My wife and I are “Dog People”. We don’t really own a dog; we just share a home with an 11-year-old Jack Russell Terrier named Molly. Now, we love Molly very much, but she does have a few quirks. She will go from calm, sweet and loving to spinning around in one place for no apparent reason, to staring at the last known location of a lizard for hours, then straight to her “Sling-Blade” character who will attack a dog the size of a horse or the top of our friend Cheryl’s head (sorry again Cheryl). So, naturally my wife Lori and I wanted another dog… not a different one mind you…ANOTHER one.
Lori wanted to look for a rescue dog, and I thought this was great until I realized we weren’t going to get a large dog that always carried Brandy in a little keg around his neck all the time. An internet search revealed dozens of individuals that, out of the kindness of their hearts, rescued dogs that were scheduled to be euthanized. Some of these dogs had been through unimaginable experiences, from abandonment on the side of the road to being used as training targets for fighting dogs. The people that rescue these dogs most often use their own money and homes to find good families, inspecting the homes before allowing an adoption.

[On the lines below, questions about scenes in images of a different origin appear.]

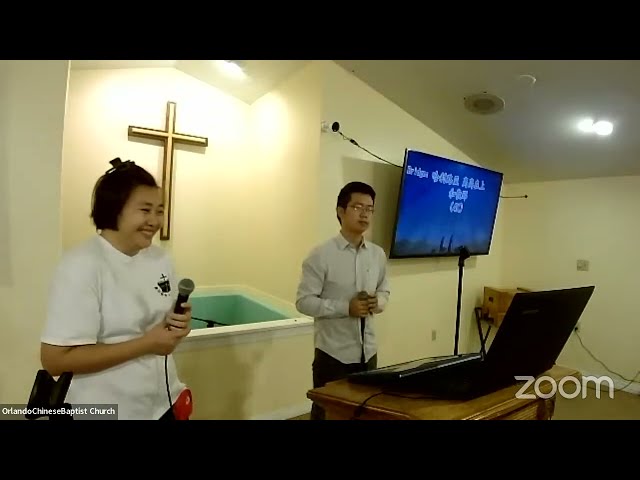
Where is `tv`? This screenshot has height=480, width=640. tv is located at coordinates (442, 194).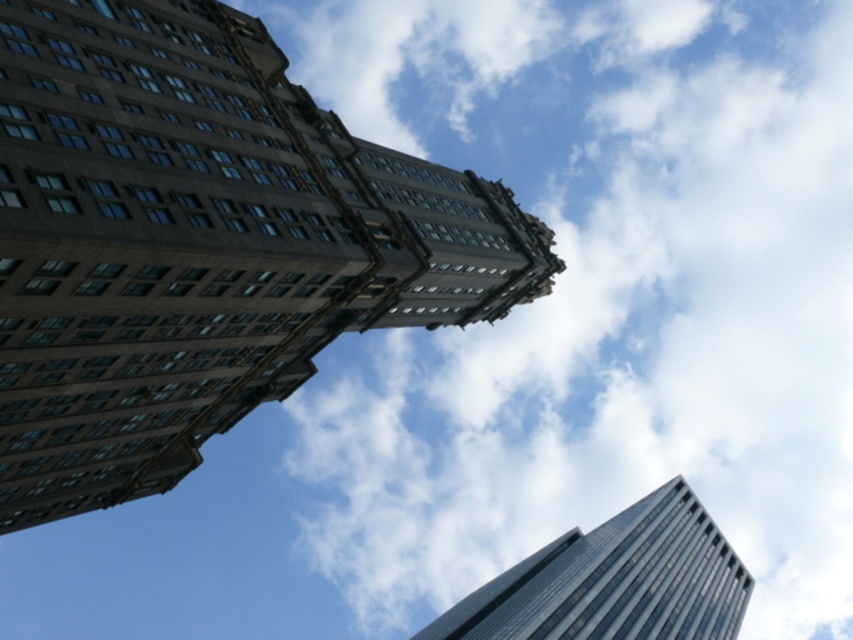
You are an architect analyzing the spatial relationship between the brown stone tower at upper left and the modern glass skyscraper on the right. Based on their positions in the image, which building is positioned higher up in the frame?

The brown stone tower at upper left is located at point (199, 243), which is higher up in the frame compared to the modern glass skyscraper on the right, so the brown stone tower at upper left is positioned higher.

You are standing on the ground looking up at the two buildings in the image. There is a point marked at coordinates (596, 296). Based on the scene description, what object or feature is located at that point?

The point at coordinates (596, 296) corresponds to the white fluffy cloud at upper center.

You are an architect analyzing the image. You need to determine if the white fluffy cloud at upper center can completely cover the glassy reflective skyscraper at lower right if it were to move directly above it. Based on their sizes, what would you conclude?

The white fluffy cloud at upper center might be wider than the glassy reflective skyscraper at lower right, so it could potentially cover it depending on its exact dimensions and positioning.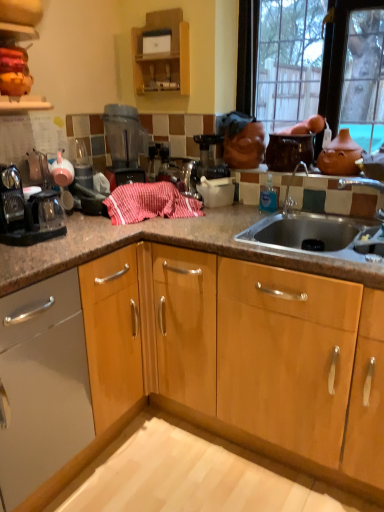
The image size is (384, 512). Describe the element at coordinates (162, 55) in the screenshot. I see `wooden cabinet at upper center` at that location.

Describe the element at coordinates (124, 144) in the screenshot. I see `transparent plastic blender at upper center` at that location.

Find the location of a particular element. terracotta clay teapot at upper right is located at coordinates (340, 156).

Can you confirm if matte glass window at upper right is bigger than terracotta clay teapot at upper right?

Indeed, matte glass window at upper right has a larger size compared to terracotta clay teapot at upper right.

Is matte glass window at upper right positioned beyond the bounds of terracotta clay teapot at upper right?

Yes, matte glass window at upper right is outside of terracotta clay teapot at upper right.

Is matte glass window at upper right positioned with its back to terracotta clay teapot at upper right?

Absolutely, matte glass window at upper right is directed away from terracotta clay teapot at upper right.

From a real-world perspective, is matte glass window at upper right positioned under terracotta clay teapot at upper right based on gravity?

No, from a real-world perspective, matte glass window at upper right is not below terracotta clay teapot at upper right.

Considering the positions of objects transparent plastic blender at upper center and red striped cloth at center in the image provided, who is more to the right, transparent plastic blender at upper center or red striped cloth at center?

From the viewer's perspective, red striped cloth at center appears more on the right side.

From a real-world perspective, which is physically above, transparent plastic blender at upper center or red striped cloth at center?

From a 3D spatial view, transparent plastic blender at upper center is above.

From the image's perspective, is transparent plastic blender at upper center on red striped cloth at center?

Correct, transparent plastic blender at upper center appears higher than red striped cloth at center in the image.

Does red striped cloth at center come in front of transparent plastic blender at upper center?

Yes, the depth of red striped cloth at center is less than that of transparent plastic blender at upper center.

From a real-world perspective, is red striped cloth at center located beneath transparent plastic blender at upper center?

Indeed, from a real-world perspective, red striped cloth at center is positioned beneath transparent plastic blender at upper center.

What's the angular difference between red striped cloth at center and transparent plastic blender at upper center's facing directions?

The angular difference between red striped cloth at center and transparent plastic blender at upper center is 1.13 degrees.

Which is nearer, (160, 182) or (136, 163)?

Point (160, 182) appears to be closer to the viewer than point (136, 163).

Is wooden cabinet at upper center located within transparent plastic blender at upper center?

No, wooden cabinet at upper center is not a part of transparent plastic blender at upper center.

Considering the sizes of objects transparent plastic blender at upper center and wooden cabinet at upper center in the image provided, who is thinner, transparent plastic blender at upper center or wooden cabinet at upper center?

Thinner between the two is wooden cabinet at upper center.

From a real-world perspective, is transparent plastic blender at upper center positioned over wooden cabinet at upper center based on gravity?

Incorrect, from a real-world perspective, transparent plastic blender at upper center is lower than wooden cabinet at upper center.

Is transparent plastic blender at upper center next to wooden cabinet at upper center and touching it?

transparent plastic blender at upper center and wooden cabinet at upper center are not in contact.

Based on the photo, from a real-world perspective, who is located lower, terracotta clay teapot at upper right or red striped cloth at center?

red striped cloth at center is physically lower.

From the image's perspective, which is above, terracotta clay teapot at upper right or red striped cloth at center?

From the image's view, terracotta clay teapot at upper right is above.

Is terracotta clay teapot at upper right oriented towards red striped cloth at center?

No, terracotta clay teapot at upper right does not turn towards red striped cloth at center.

Measure the distance from terracotta clay teapot at upper right to red striped cloth at center.

They are 28.34 inches apart.

Is matte glass window at upper right not close to matte black coffee maker at left?

Yes, matte glass window at upper right and matte black coffee maker at left are located far from each other.

From a real-world perspective, is matte glass window at upper right above or below matte black coffee maker at left?

matte glass window at upper right is above matte black coffee maker at left.

Considering the points (253, 76) and (15, 181), which point is in front, point (253, 76) or point (15, 181)?

The point (15, 181) is in front.

Between matte glass window at upper right and matte black coffee maker at left, which one has smaller size?

Smaller between the two is matte black coffee maker at left.

From the image's perspective, which one is positioned higher, transparent plastic blender at upper center or matte glass window at upper right?

matte glass window at upper right is shown above in the image.

Is transparent plastic blender at upper center looking in the opposite direction of matte glass window at upper right?

No.

The height and width of the screenshot is (512, 384). Find the location of `blender below the matte glass window at upper right (from a real-world perspective)`. blender below the matte glass window at upper right (from a real-world perspective) is located at coordinates (124, 144).

Is matte glass window at upper right a part of transparent plastic blender at upper center?

No, transparent plastic blender at upper center does not contain matte glass window at upper right.

At what (x,y) coordinates should I click in order to perform the action: click on window above the terracotta clay teapot at upper right (from a real-world perspective). Please return your answer as a coordinate pair (x, y). Looking at the image, I should click on (337, 56).

Image resolution: width=384 pixels, height=512 pixels. What are the coordinates of `material that appears in front of the transparent plastic blender at upper center` in the screenshot? It's located at (149, 203).

Estimate the real-world distances between objects in this image. Which object is closer to wooden cabinet at upper center, transparent plastic blender at upper center or matte black coffee maker at left?

transparent plastic blender at upper center is closer to wooden cabinet at upper center.

Considering their positions, is red striped cloth at center positioned closer to wooden cabinet at upper center than transparent plastic blender at upper center?

transparent plastic blender at upper center lies closer to wooden cabinet at upper center than the other object.

Considering their positions, is transparent plastic blender at upper center positioned closer to matte glass window at upper right than terracotta clay teapot at upper right?

The object closer to matte glass window at upper right is terracotta clay teapot at upper right.

When comparing their distances from terracotta clay teapot at upper right, does transparent plastic blender at upper center or wooden cabinet at upper center seem closer?

Among the two, wooden cabinet at upper center is located nearer to terracotta clay teapot at upper right.

Estimate the real-world distances between objects in this image. Which object is further from terracotta clay teapot at upper right, wooden cabinet at upper center or red striped cloth at center?

The object further to terracotta clay teapot at upper right is wooden cabinet at upper center.

Estimate the real-world distances between objects in this image. Which object is further from red striped cloth at center, transparent plastic blender at upper center or wooden cabinet at upper center?

Based on the image, wooden cabinet at upper center appears to be further to red striped cloth at center.

Based on their spatial positions, is red striped cloth at center or wooden cabinet at upper center closer to terracotta clay teapot at upper right?

red striped cloth at center lies closer to terracotta clay teapot at upper right than the other object.

Which object lies nearer to the anchor point wooden cabinet at upper center, red striped cloth at center or matte black coffee maker at left?

Based on the image, red striped cloth at center appears to be nearer to wooden cabinet at upper center.

Locate an element on the screen. material between wooden cabinet at upper center and matte black coffee maker at left vertically is located at coordinates (149, 203).

Locate an element on the screen. cabinetry situated between transparent plastic blender at upper center and terracotta clay teapot at upper right from left to right is located at coordinates (162, 55).

At what (x,y) coordinates should I click in order to perform the action: click on window between matte black coffee maker at left and terracotta clay teapot at upper right in the horizontal direction. Please return your answer as a coordinate pair (x, y). Looking at the image, I should click on (337, 56).

Find the location of a particular element. blender between wooden cabinet at upper center and matte black coffee maker at left in the up-down direction is located at coordinates (124, 144).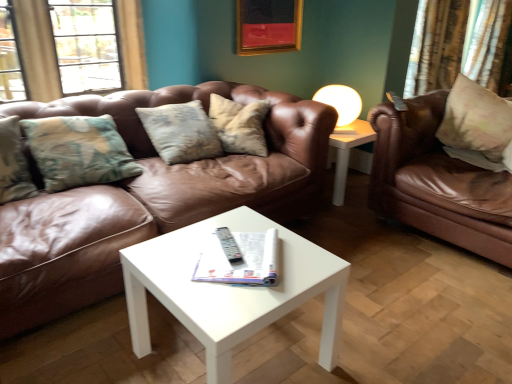
What is the approximate height of white glossy coffee table at center?

It is 17.82 inches.

Locate an element on the screen. This screenshot has height=384, width=512. brown leather couch at center, the 1th studio couch in the left-to-right sequence is located at coordinates (148, 198).

How much space does brown leather couch at center, the 1th studio couch in the left-to-right sequence, occupy horizontally?

The width of brown leather couch at center, the 1th studio couch in the left-to-right sequence, is 38.79 inches.

Locate an element on the screen. The height and width of the screenshot is (384, 512). brown leather couch at right, the 2th studio couch in the left-to-right sequence is located at coordinates (437, 181).

This screenshot has width=512, height=384. Find the location of `white paper magazine at center`. white paper magazine at center is located at coordinates (241, 260).

Locate an element on the screen. The width and height of the screenshot is (512, 384). white matte lampshade at upper center is located at coordinates (341, 105).

Locate an element on the screen. white glossy coffee table at center is located at coordinates (230, 290).

Considering the sizes of white glossy coffee table at center and brown leather couch at center, the 1th studio couch in the left-to-right sequence, in the image, is white glossy coffee table at center bigger or smaller than brown leather couch at center, the 1th studio couch in the left-to-right sequence,?

Considering their sizes, white glossy coffee table at center takes up less space than brown leather couch at center, the 1th studio couch in the left-to-right sequence.

Considering the relative positions of white glossy coffee table at center and brown leather couch at center, the 1th studio couch in the left-to-right sequence, in the image provided, is white glossy coffee table at center behind brown leather couch at center, the 1th studio couch in the left-to-right sequence,?

No, it is in front of brown leather couch at center, the 1th studio couch in the left-to-right sequence.

Is white glossy coffee table at center positioned far away from brown leather couch at center, the 1th studio couch in the left-to-right sequence?

No, there isn't a large distance between white glossy coffee table at center and brown leather couch at center, the 1th studio couch in the left-to-right sequence.

Based on the photo, is brown leather couch at right, the 2th studio couch in the left-to-right sequence, inside the boundaries of black plastic remote at center, or outside?

brown leather couch at right, the 2th studio couch in the left-to-right sequence, is spatially situated outside black plastic remote at center.

Is brown leather couch at right, the 2th studio couch in the left-to-right sequence, positioned with its back to black plastic remote at center?

No.

Locate an element on the screen. The width and height of the screenshot is (512, 384). studio couch behind the black plastic remote at center is located at coordinates (437, 181).

Considering the relative sizes of white glossy coffee table at center and white paper magazine at center in the image provided, is white glossy coffee table at center smaller than white paper magazine at center?

No.

From the image's perspective, which object appears higher, white glossy coffee table at center or white paper magazine at center?

From the image's view, white paper magazine at center is above.

From a real-world perspective, is white glossy coffee table at center on top of white paper magazine at center?

No, from a real-world perspective, white glossy coffee table at center is not on top of white paper magazine at center.

Which is closer, (201, 222) or (262, 265)?

The point (262, 265) is closer.

From a real-world perspective, is brown leather couch at center, which is counted as the 2th studio couch, starting from the right, physically located above or below gold textured curtain at upper right?

From a real-world perspective, brown leather couch at center, which is counted as the 2th studio couch, starting from the right, is physically below gold textured curtain at upper right.

Which is correct: brown leather couch at center, which is counted as the 2th studio couch, starting from the right, is inside gold textured curtain at upper right, or outside of it?

brown leather couch at center, which is counted as the 2th studio couch, starting from the right, lies outside gold textured curtain at upper right.

From the picture: Considering the relative positions of brown leather couch at center, the 1th studio couch in the left-to-right sequence, and gold textured curtain at upper right in the image provided, is brown leather couch at center, the 1th studio couch in the left-to-right sequence, to the left of gold textured curtain at upper right from the viewer's perspective?

Yes, brown leather couch at center, the 1th studio couch in the left-to-right sequence, is to the left of gold textured curtain at upper right.

Does brown leather couch at center, the 1th studio couch in the left-to-right sequence, have a larger size compared to gold textured curtain at upper right?

Correct, brown leather couch at center, the 1th studio couch in the left-to-right sequence, is larger in size than gold textured curtain at upper right.

Does white matte lampshade at upper center turn towards white paper magazine at center?

No, white matte lampshade at upper center is not aimed at white paper magazine at center.

Looking at their sizes, would you say white matte lampshade at upper center is wider or thinner than white paper magazine at center?

Clearly, white matte lampshade at upper center has less width compared to white paper magazine at center.

Considering the relative sizes of white matte lampshade at upper center and white paper magazine at center in the image provided, is white matte lampshade at upper center taller than white paper magazine at center?

Yes.

Are white matte lampshade at upper center and white paper magazine at center beside each other?

There is a gap between white matte lampshade at upper center and white paper magazine at center.

Could you tell me if white matte lampshade at upper center is facing floral fabric pillow at right?

Yes, white matte lampshade at upper center is turned towards floral fabric pillow at right.

From a real-world perspective, does white matte lampshade at upper center sit lower than floral fabric pillow at right?

Yes, from a real-world perspective, white matte lampshade at upper center is under floral fabric pillow at right.

Based on the photo, between white matte lampshade at upper center and floral fabric pillow at right, which one has less height?

white matte lampshade at upper center.

Considering the positions of point (228, 258) and point (467, 157), is point (228, 258) closer or farther from the camera than point (467, 157)?

Point (228, 258) is closer to the camera than point (467, 157).

Which of these two, black plastic remote at center or floral fabric pillow at right, stands shorter?

With less height is black plastic remote at center.

From a real-world perspective, which object rests below the other?

black plastic remote at center is physically lower.

In the scene shown: From the image's perspective, which is above, black plastic remote at center or floral fabric pillow at right?

From the image's view, floral fabric pillow at right is above.

The height and width of the screenshot is (384, 512). I want to click on studio couch on the left of white glossy coffee table at center, so click(148, 198).

From the image's perspective, which studio couch is the 2nd one above the black plastic remote at center? Please provide its 2D coordinates.

[(437, 181)]

Considering their positions, is floral fabric pillow at right positioned further to gold textured curtain at upper right than white matte lampshade at upper center?

Result: The object further to gold textured curtain at upper right is white matte lampshade at upper center.

Based on their spatial positions, is white glossy coffee table at center or gold textured curtain at upper right closer to white paper magazine at center?

white glossy coffee table at center is closer to white paper magazine at center.

When comparing their distances from white matte lampshade at upper center, does white paper magazine at center or floral fabric pillow at right seem further?

The object further to white matte lampshade at upper center is white paper magazine at center.

Which object lies further to the anchor point brown leather couch at center, the 1th studio couch in the left-to-right sequence, gold textured curtain at upper right or white matte lampshade at upper center?

gold textured curtain at upper right is further to brown leather couch at center, the 1th studio couch in the left-to-right sequence.

Considering their positions, is gold textured curtain at upper right positioned closer to floral fabric pillow at right than brown leather couch at center, the 1th studio couch in the left-to-right sequence?

The object closer to floral fabric pillow at right is brown leather couch at center, the 1th studio couch in the left-to-right sequence.

Looking at the image, which one is located closer to white paper magazine at center, floral fabric pillow at right or black plastic remote at center?

The object closer to white paper magazine at center is black plastic remote at center.

When comparing their distances from white matte lampshade at upper center, does brown leather couch at right, the 1th studio couch viewed from the right, or brown leather couch at center, the 1th studio couch in the left-to-right sequence, seem closer?

brown leather couch at right, the 1th studio couch viewed from the right, is positioned closer to the anchor white matte lampshade at upper center.

When comparing their distances from brown leather couch at center, which is counted as the 2th studio couch, starting from the right, does floral fabric pillow at right or gold textured curtain at upper right seem closer?

floral fabric pillow at right.

This screenshot has width=512, height=384. Identify the location of remote situated between brown leather couch at center, which is counted as the 2th studio couch, starting from the right, and brown leather couch at right, the 2th studio couch in the left-to-right sequence, from left to right. (229, 245).

This screenshot has width=512, height=384. What are the coordinates of `pillow between brown leather couch at right, the 2th studio couch in the left-to-right sequence, and gold textured curtain at upper right from front to back` in the screenshot? It's located at (477, 126).

Find the location of a particular element. The width and height of the screenshot is (512, 384). lamp between black plastic remote at center and floral fabric pillow at right is located at coordinates (341, 105).

The height and width of the screenshot is (384, 512). I want to click on magazine between black plastic remote at center and floral fabric pillow at right in the horizontal direction, so click(x=241, y=260).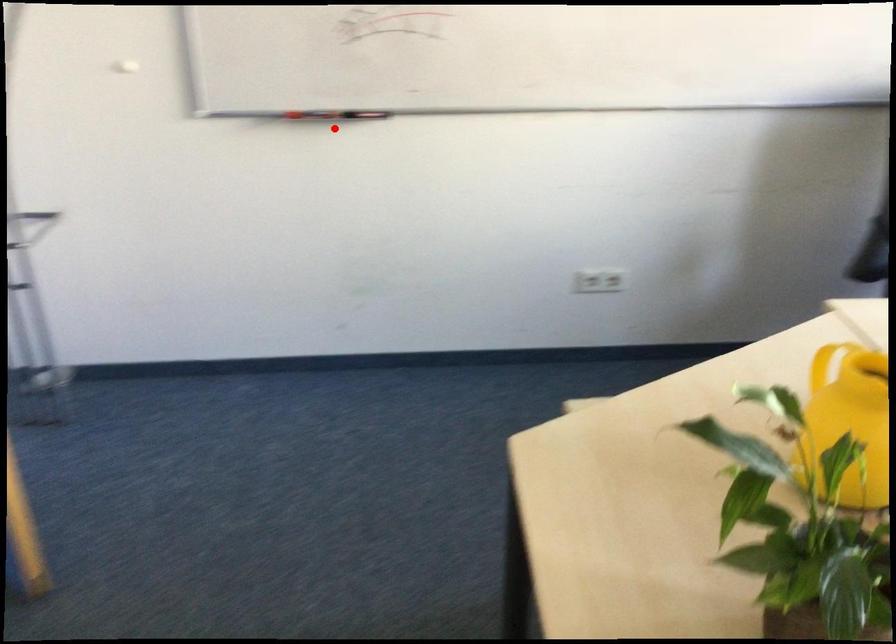
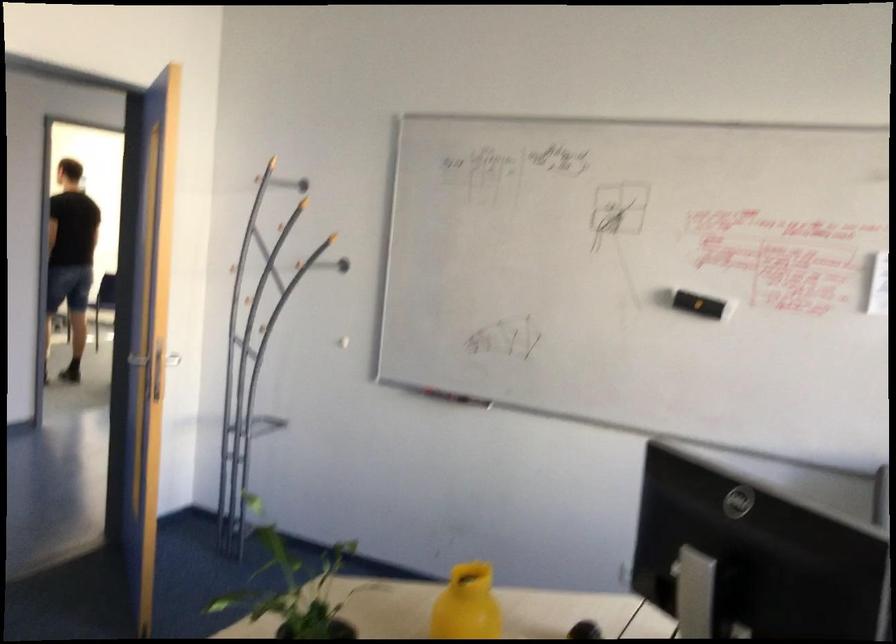
Question: I am providing you with two images of the same scene from different viewpoints. A red point is shown in image1. For the corresponding object point in image2, is it positioned nearer or farther from the camera?

Choices:
 (A) Nearer
 (B) Farther

Answer: (B)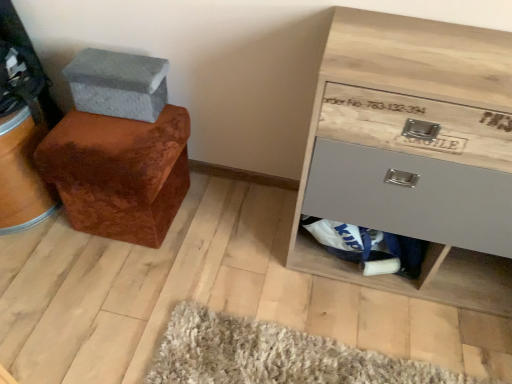
Locate an element on the screen. Image resolution: width=512 pixels, height=384 pixels. vacant space to the left of wooden chest of drawers at lower right is located at coordinates point(251,250).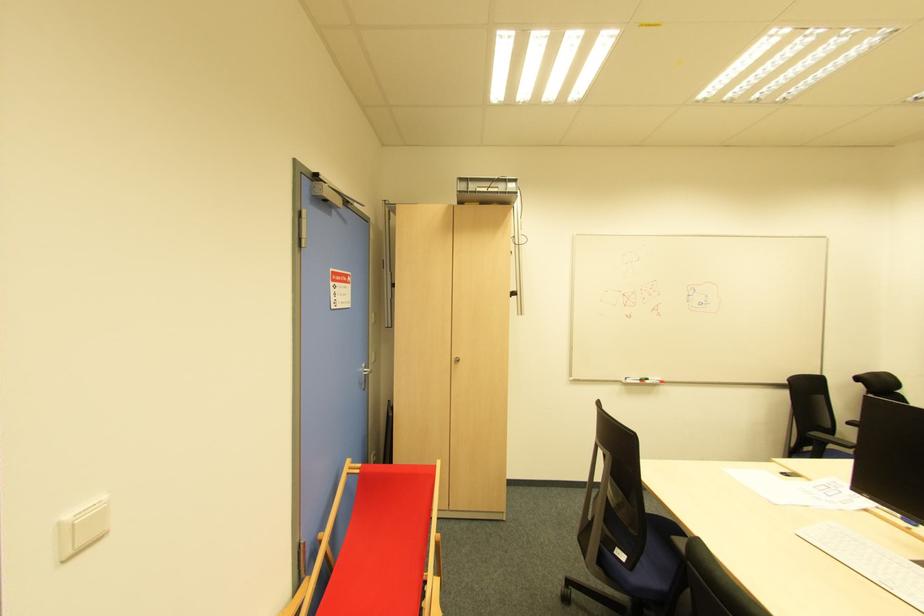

That’s how we met Winston, a good-looking 12-year-old Jack Russell mix. His rescuer brought him to us from the other coast so we could see if “psycho”… I mean Molly, could tolerate another dog in “her” house. Winston’s previous owners were forced to move away without him after their home was foreclosed on. He was left alone and afraid at the animal shelter. His rescuer said that he seemed constantly afraid of being abandoned and that he never played or chewed on toys. We found him to be a kind, gentle, cuddly old fellow whose “dog breath” could take the paint off of the walls. Despite the “dogatosis”, Winston has a new home with us. His rescuer asked for nothing. She handed us his papers, gave Winston a hug and then she left. It was a simple, yet emotionally powerful demonstration of kindness. It makes me wonder … Why do our hearts go out to animals so readily and yet, it’s so difficult for some of us to do the same for our fellow humans?
Winston, the dog who never played, has now worn out two stuffed rabbits and is playing like a puppy! Lori and I watch him sleep peacefully in his bed and realize that the fuzzy dog with the bad breath knows what’s important. He’s safe at home with people that love him.